The number of private Chinese trips abroad rose from 40 million in 2008 to 155 million in 2018 – a fourfold increase in 10 years!
These overseas travelers spent $ 277 billion on Chinese tourists around the world in 2018 alone (for comparison, German overseas travelers spent $ 88 billion). The Chinese are already the most dominant tourist group in some regions of the world. Anyone who has ever visited Neuschwanstein Castle in Bavaria understands what I mean.
About two thirds of all Chinese trips abroad go to Asia. Taiwan, South Korea, Thailand and Japan are at the top of the wish list. Travel to the USA follows in 5th place.
The most popular travel destinations in Europe are Germany, Switzerland, France, Spain and Austria.
Chinese airport operators and airlines in particular are benefiting from this boom in international travel. (More on this in my post about the new capital airport Daixing)
The following graphic shows that the number of flight routes has doubled in the past 5 years in order to meet increasing demand and passenger volume.
However, the Chinese also like to explore their own country. The number of domestic tourists is enormous, especially during the Golden Week, the non-working week at the beginning of October after the national holiday.
In 2018, more than 4 billion domestic trips were made by the locals. Chinese tourists spent a total of $ 739 billion on this. So an average of $ 185 per trip.
But international guests are also spending more and more money in China. In 2018, approximately 63 million people visited China and were willing to spend more than $ 40 billion on it. That’s an average of $ 634 per person.
If the Chinese spent half as much money on travel as foreign tourists, total spending would increase by more than 70% to $ 1,256 billion.
Since accommodation and meals in China have so far been very cheap (e.g. dinner for two in normal restaurants between $ 10-15), there is still enormous price increase potential.
Trip.com – profiteer of online travel business?
The number of trips booked via the Internet in China is growing at around 20% annually.
Trip.com Group Ltd. (formerly Ctrip) in particular is likely to benefit. The company is a leading Chinese travel service provider and one of the largest travel companies in the world. The company’s two main platforms are Trip.com and Skyscanner.
While Trip.com is still relatively unknown in Europe, most people are familiar with Skyscanner. Nevertheless, I would like to briefly introduce both platforms:
Trip.com is an online travel agency that offers travel services in 19 languages and on 23 local websites.
Skyscanner is a world-leading travel search website that offers products in over 30 languages and 70 currencies.
The company’s platforms list more than 1.4 million hotels and hostels as well as more than 1.2 million vacation rentals from around the world (especially China).

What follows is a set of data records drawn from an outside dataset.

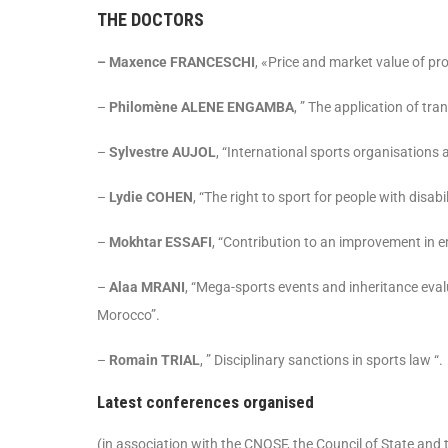
THE DOCTORS
– Maxence FRANCESCHI
, «Price and market value of pr
–
Philomène ALENE ENGAMBA
, ” The application of tr
–
Sylvestre AUJOL
, “International sports organisations
–
Lydie COHEN
, “The right to sport for people with disabil
–
Mokhtar ESSAFI
, “Contribution to an improvement in e
–
Alaa MRANI
, “Mega-sports events and inheritance eval
Morocco”.
–
Romain TRIAL
, ” Disciplinary sanctions in sports law “.
Latest conferences organised
(in association with the CNOSF, the Council of State and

It also offers ticketing services, i.e. the mediation of flight, train, bus tickets and other transport services. The platforms include more than 2 million global flight routes connecting over 5,000 cities in over 200 countries and areas.
In addition, vacation packages can be purchased, such as guided tours, insurance, visa services, tickets for attractions and local activities that cover more than 3,000 destinations in more than 160 countries and areas.

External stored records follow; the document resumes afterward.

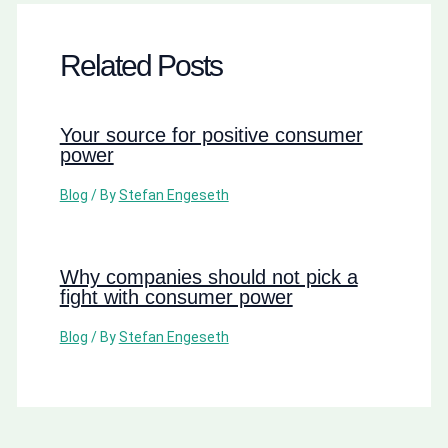
Related Posts
Your source for positive consumer
power
Blog
/ By
Stefan Engeseth
Why companies should not pick a
fight with consumer power
Blog
/ By
Stefan Engeseth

The following advertising film from Trip.com shows how emotional the topic of travel is for the Chinese and how cleverly the company markets itself.
In short, Trip.com can be called the Chinese Booking.com. The mobile app has more than 600 million downloads. Sales in the third quarter of 2019 increased by 12% compared to the previous year. The operating margin was 21% in the third quarter of 2019, compared to 16% in the same period in 2018.
Domestic competitors include Quanar and eLong. However, market leader Trip.com has already invested in both. In addition, there is Alitrip from Alibaba and the well-known international competitors, especially Booking and Expedia.
I will analyze Trip.com in more detail in a separate post in the future.